Numerical results for snaking of patterns over patterns in some 2D Selkov-Schnakenberg Reaction-Diffusion systems

TL;DR

This paper numerically investigates pattern-embedded-in-pattern structures in 2D reaction-diffusion systems, revealing snaking and non-snaking behaviors linked to bistability and energy differences, using bifurcation analysis and Ginzburg-Landau approximation.

Contribution

It provides the first detailed numerical analysis of embedded pattern branches and their snaking behavior in 2D reaction-diffusion systems, utilizing continuation methods and Ginzburg-Landau reduction.

Findings

Some branches exhibit snaking behavior in parameter space.

Non-snaking branches are associated with narrow bistable ranges.

Examples of fully localized patterns embedded in patterns are provided.

Abstract

For a Selkov--Schnakenberg model as a prototype reaction-diffusion system on two dimensional domains we use the continuation and bifurcation software pde2path to numerically calculate branches of patterns embedded in patterns, for instance hexagons embedded in stripes and vice versa, with a planar interface between the two patterns.
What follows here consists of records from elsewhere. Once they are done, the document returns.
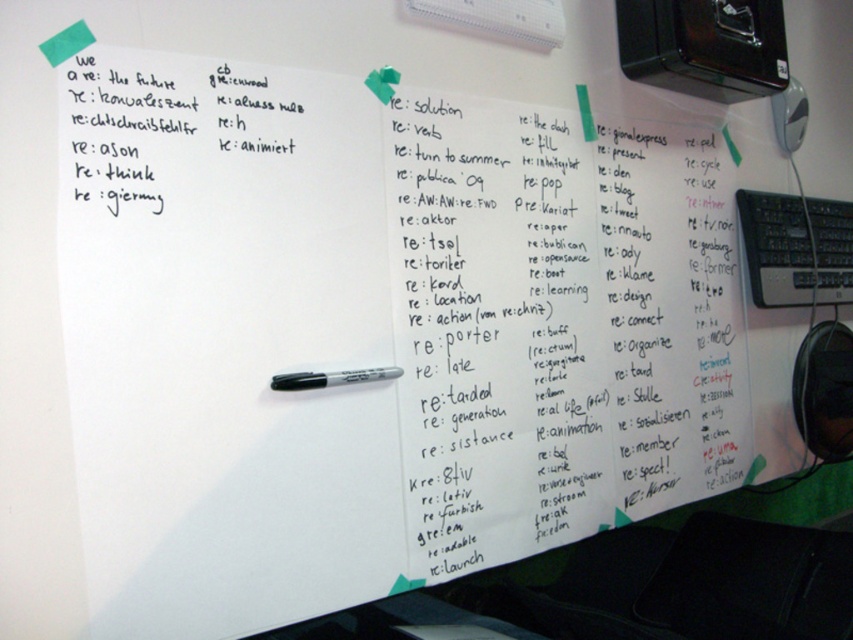
Question: Which object is the closest to the green matte sticky note at upper left?

Choices:
 (A) black marker pen at center
 (B) black plastic keyboard at right

Answer: (A)

Question: Can you confirm if black marker pen at center is bigger than green matte sticky note at upper left?

Choices:
 (A) yes
 (B) no

Answer: (A)

Question: Which object is closer to the camera taking this photo?

Choices:
 (A) black plastic keyboard at right
 (B) black marker pen at center

Answer: (B)

Question: Which point is farther to the camera?

Choices:
 (A) green matte sticky note at upper left
 (B) black plastic keyboard at right

Answer: (B)

Question: Can you confirm if black marker pen at center is positioned to the right of green matte sticky note at upper left?

Choices:
 (A) no
 (B) yes

Answer: (B)

Question: Considering the relative positions of black plastic keyboard at right and green matte sticky note at upper left in the image provided, where is black plastic keyboard at right located with respect to green matte sticky note at upper left?

Choices:
 (A) left
 (B) right

Answer: (B)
We use the Ginzburg-Landau reduction to approximate the locations of these branches by Maxwell points for the associated Ginzburg-Landau system. For our basic model, some but not all of these branches show a snaking behaviour in parameter space, over the given computational domains. The (numerical) non-snaking behaviour appears to be related to too narrow bistable ranges with rather small Ginzburg-Landau energy differences. This claim is illustrated by a suitable generalized model. Besides the localized patterns with planar interfaces we also give a number of examples of fully localized atterns over patterns, for instance hexagon patches embedded in radial stripes, and fully localized hexagon patches over straight stripes.